Just 14 vessels carrying 971,000 tonnes of U.S. LNG were offloaded at Asian ports in August, the lowest volume since September last year and less than half the 2.13 million tonnes discharged in May, which was the strongest month on record.

There have also been maintenance-related shutdowns in Australia, which overtook Qatar to become the biggest exporter of the fuel after building eight new projects over the past decade.

Chevron has had one of the three trains at its massive Gorgon project in Western Australia state offline since May, and although it intends to restart the unit next month, it also plans to perform staged shutdowns of the other two trains, the first in October and the second in January.

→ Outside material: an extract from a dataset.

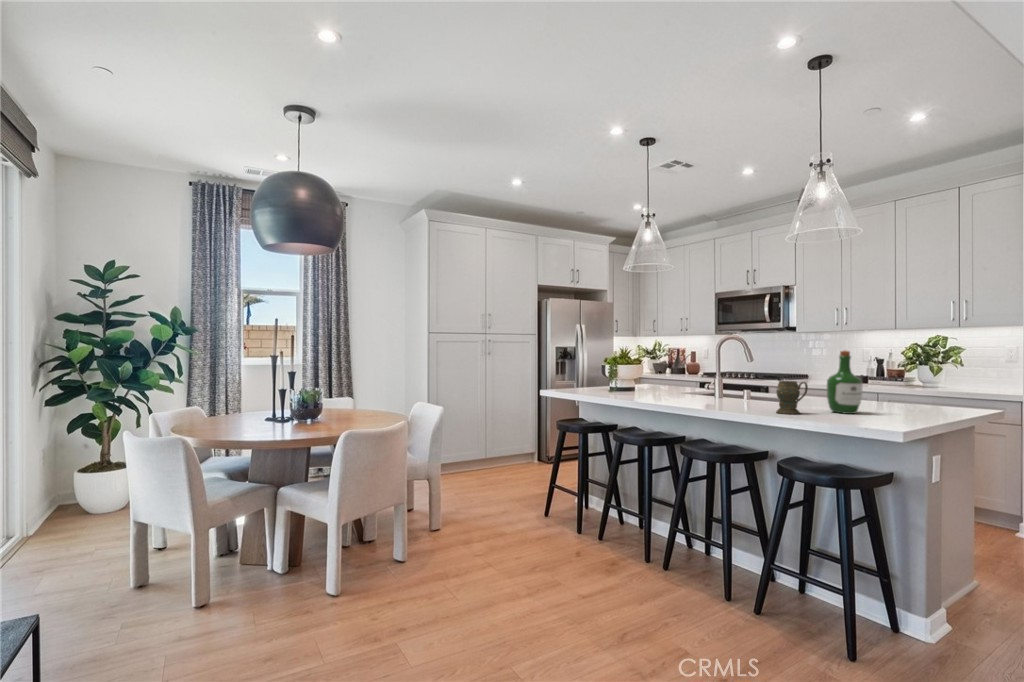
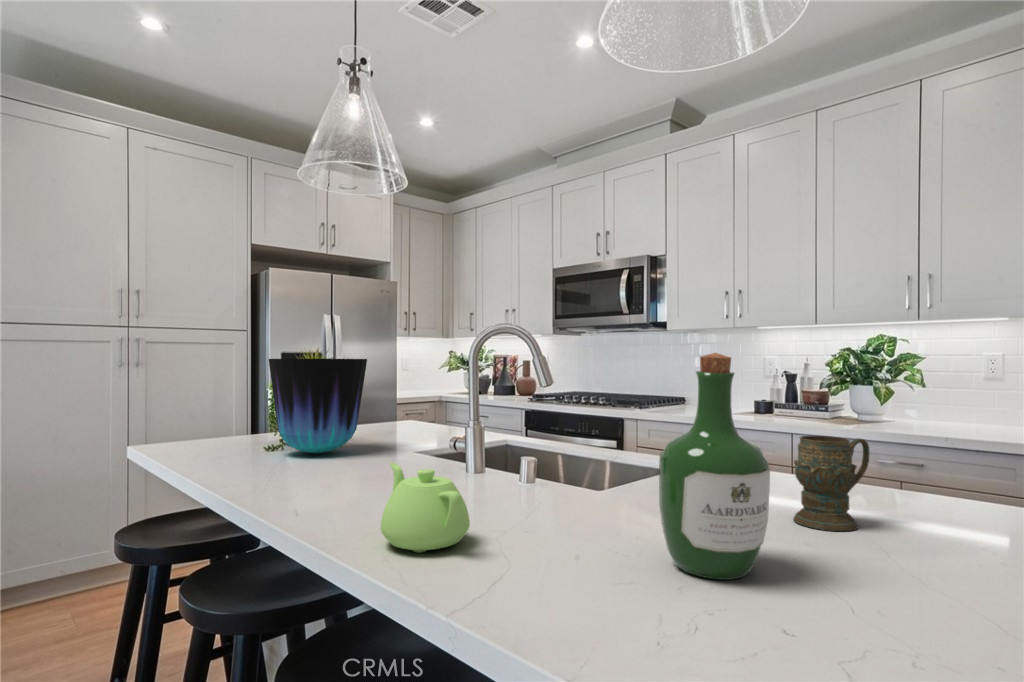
vase: none [619,351,662,394] -> present [269,359,367,453]
mug: present [776,381,808,414] -> present [793,436,869,531]
teapot: none [727,386,762,409] -> present [381,463,470,552]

Royal Dutch Shell is in the process of restarting its 3.6 million tonnes a year Prelude floating LNG plant, which has been offline since February, but has yet to state when it will return to operation, Argus reported on Sept. 4.

While watching for any shifts in demand ahead of the northern hemisphere winter will be important, keeping an eye on rising supply from the United States and Australia is also likely to prove key.

The opinions expressed here are those of the author, a columnist for Reuters.